The University of Washington’s Runstad Center recently hosted a day-long event called the Partnership for Sustainable Communities Dialogue Session. The purpose, as was related to the 100 plus participants from the private sector, non-profits and governments, was to hear from interested partners about how to shape and inform the federal Partnership for Sustainable Communities, which was recently announced as a partnership between the United States Department of Transportation, the Environmental Protection Agency and the Department of Housing and Urban Development.
After a day of dialogue, one of the most exciting tendrils of thought was the opportunity to use the carrot of federal funding to shift the regulatory/financial/governmental landscape across the country toward the principles that the smart growth and sustainability movements have been advocating for decades. The opportunity here is more than simply another federal grant. If deployed strategically, the work of the Partnership for Sustainable Communities could represent the tipping point in sustainable land use and transportation, much the way that the National Interstate and Defense Highways Act of 1956 was the tipping point that locked us into the land use and transportation patterns that we see today.
One need only look to Race to the Top funds from the United States Department of Education to see a successful example of how federal funding incentivizes significant, lasting legislative fixes to problems that would have been deemed intractable as little as a year ago.
For those unfamiliar with the Race to the Top program, The New York Times recently wrote a compelling article documenting the effect that it has had on the education system across the United States. They note:
“[Race to the Top] has turned a relatively modest federal program (the $4.3 billion budget represents less than 1 percent of all federal, state and local education spending) into high-yield leverage that could end up overshadowing health care reform in its impact…”

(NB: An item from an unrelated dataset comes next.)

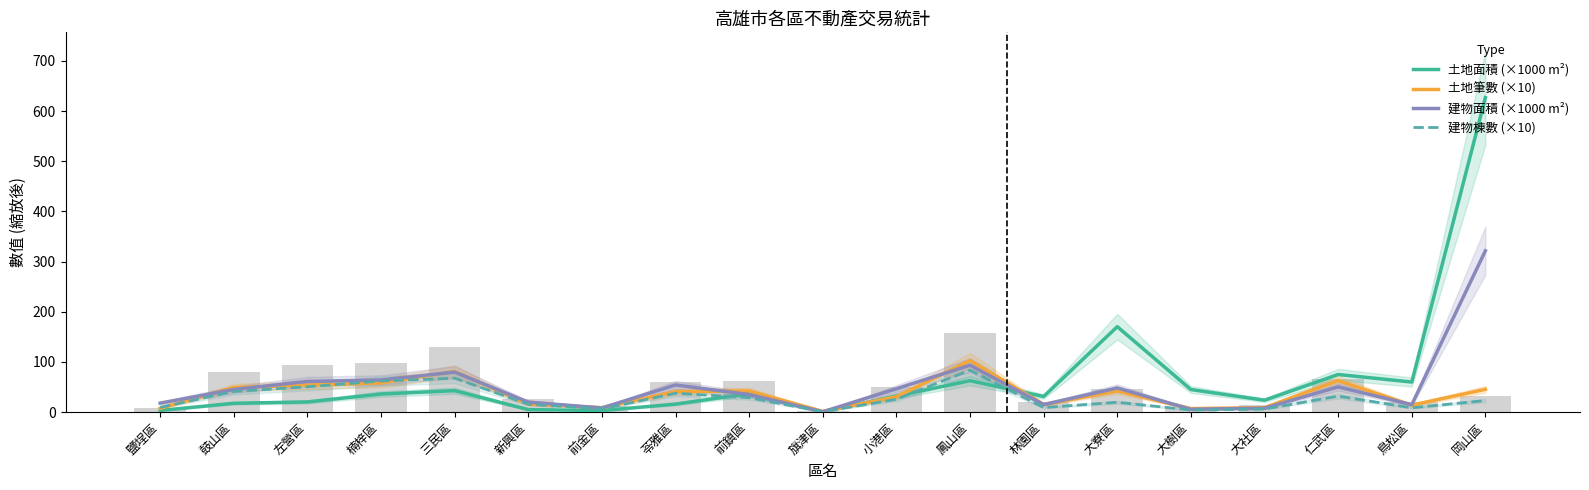

What is the total value across all series at 楠梓區?

219.5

Across the country, enlightened self-interest drove unions to work with state legislatures. Democratic legislators who were reluctant to support charter schools were suddenly supportive, and teacher and principal accountability became a pre-requisite to even having a chance at receiving federal funding. In a highly-politicized Washington, DC, Obama administration officials even earned this accolade from the other side of the aisle:
“That President Obama did [education reform] is a total game changer,” says [Paul] Pastorek, the Louisiana schools superintendent, who is a Republican working for a Republican governor, Bobby Jindal. “If he really sticks to this, education will never be the same.”

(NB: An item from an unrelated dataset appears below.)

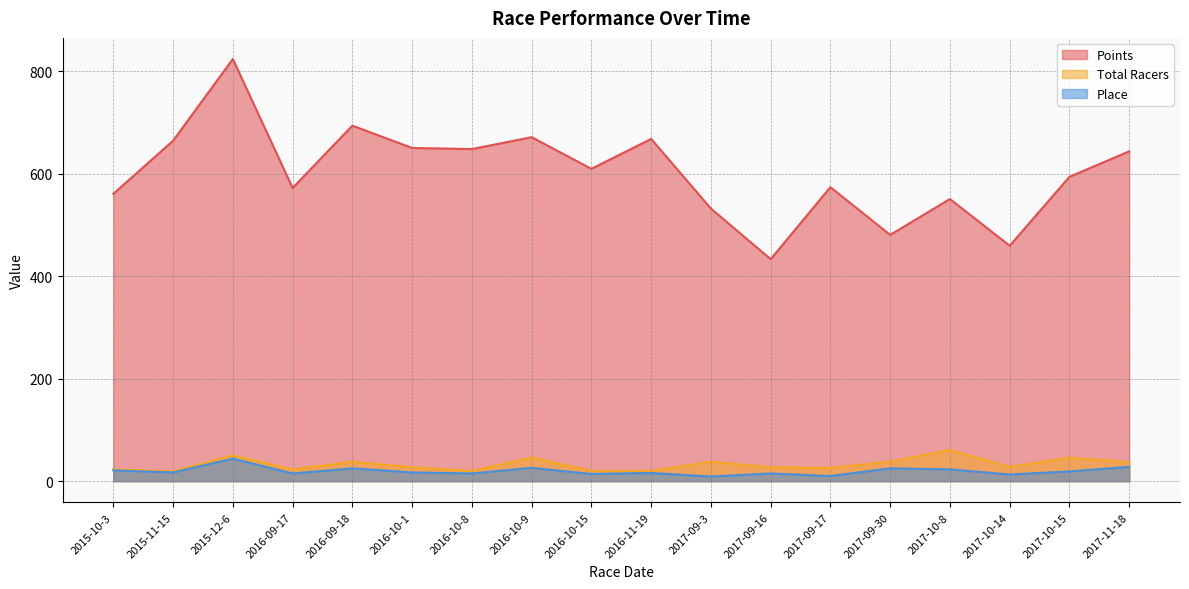

Which series has the largest total across all categories?

Points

The Sustainable Communities Partnership can be the same type of defining moment for re-shaping the built environment. Already, Secretary Donovan has announced that, “HUD will be using location-efficiency to score our grant applications.” But the grants are an opportunity to leverage even better returns from local and state governments.
To illustrate the point, let’s play an exercise of, “What if?”
What if to be competitive for federal Sustainable Communities funding, any state would need to:
- have mode-neutral transportation funding (might Washington state’s gas tax be used for walking, biking and transit?);
- require green stormwater infrastructure/low impact development for stormwater management;
- have a state-level Complete Streets ordinance;
- create a transfer of development rights market;
- remove parking requirements;
- include green house gas emissions forecasts in all projects;
If these were the requirements to effectively compete with other states for federal funds, what existing, rutted conversations could be overcome? What state-level legislative actions might such funding requirements encourage? The possibilities are, seemingly, endless. Let’s hope we use the opportunity wisely.